- Directed by: Gary Michael Schultz
- Written by: Mike Dozier, Gary Michael Schultz
- Starring: Frank Zieger, Joey Bicicchi, Erin Breen
- Cinematography: Armando Ballesteros
- Edited by: Michael Heffler
- Music by: Tim Montijo
- Production companies: Devil In My Ride, GMS Films
- Release date: October 6, 2013 (Shriekfest);
- Running time: 95 minutes
- Country: United States
- Language: English

= Devil in My Ride =

Devil in My Ride is a 2013 American horror comedy road movie and the feature film directorial debut of Gary Michael Schultz, who also co-wrote the movie's script.

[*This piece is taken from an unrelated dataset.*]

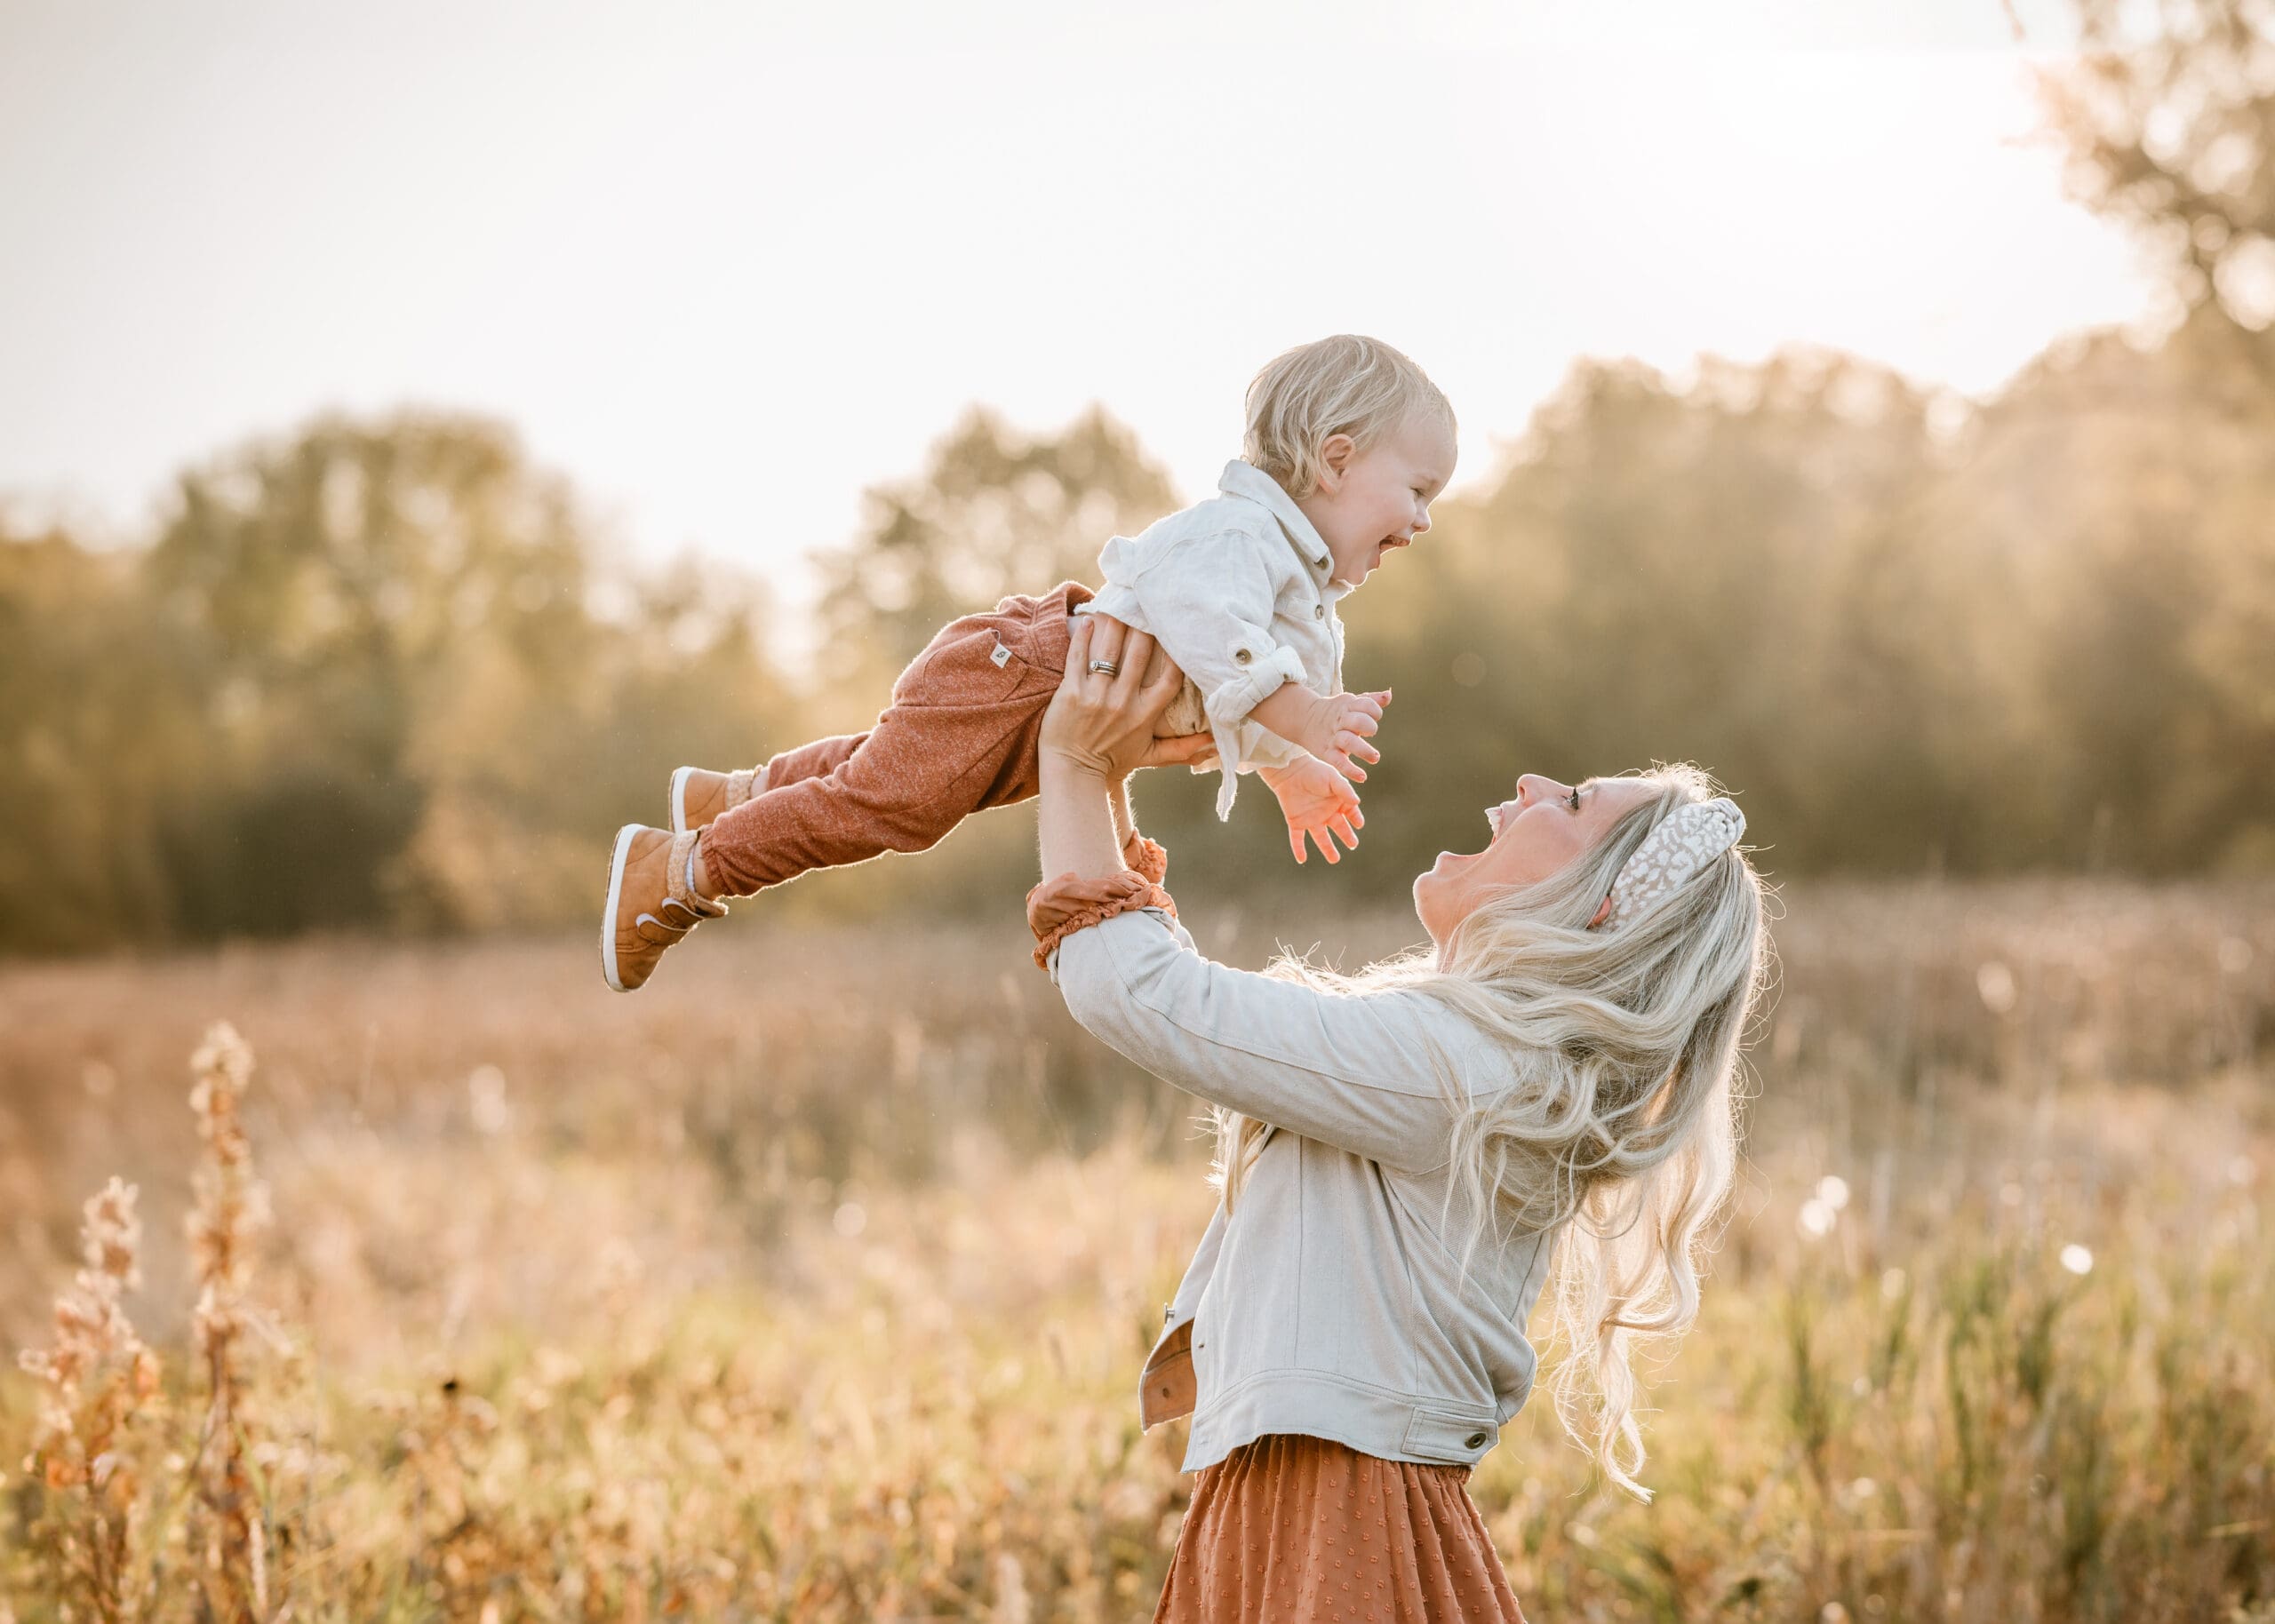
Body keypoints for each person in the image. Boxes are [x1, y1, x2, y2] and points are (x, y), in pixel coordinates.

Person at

It had its world premiere on October 6, 2013 at Shriekfest and was released to video on demand the following year. It stars Joey Bicicchi and Erin Breen as a couple whose dream wedding is ruined when the bride gets possessed by the Devil. Filming took place in Chicago and Las Vegas.

==Synopsis==
Hank (Joey Bicicchi) and Doreen (Erin Breen) are madly in love and can't wait to get married. They've planned out their special day in painstaking detail, from what to wear to who to invite. Everything seems to be going well until Doreen's brother Travis (Frank Zieger) shows up with a present for his sister, a beautiful but cursed locket that causes Doreen to get possessed by the Devil. Now Travis and Hank have to drive to Las Vegas in order to find Johnny Priest (Llou Johnson) a homeless exorcist and the last known person to have successfully performed an exorcism- something made more difficult because they only have 72 hours to find Johnny and perform the exorcism before Doreen's soul is forever lost.

==Cast==
- Frank Zieger as Travis
- Joey Bicicchi as Hank
- Erin Breen as Doreen
- Sid Haig as Iggy
- Llou Johnson as Johnny Priest
- Zarinah Ali as Veronica the Sales Clerk
- Hud Cantu as Groomsman Hud
- Tom Carlson as Gustor
- Harold Dennis as Mechanic
- Craig J. Harris as Pawn Shop Owner
- Chris Heinrich as Groomsman Rick
- Cathleen Hennon as Church Woman
- Dave Lipschutz as Beaver
- Rachel Joy Mazza as Gypsy
- Benjamin Nicholson as Gator

==Receptions==
Fangoria gave Devil in My Ride a positive review, praising the film for its acting and "squirm-worthy horror moments". Twitch Film and Dread Central were more mixed in their reviews, as they both felt that the movie's tone was inconsistent at times and Twitch Film wrote that it "doesn't strike as an incredibly creative piece of guerrilla filmmaking, but it is for sure an entertaining trip to enjoy with a bunch of friends."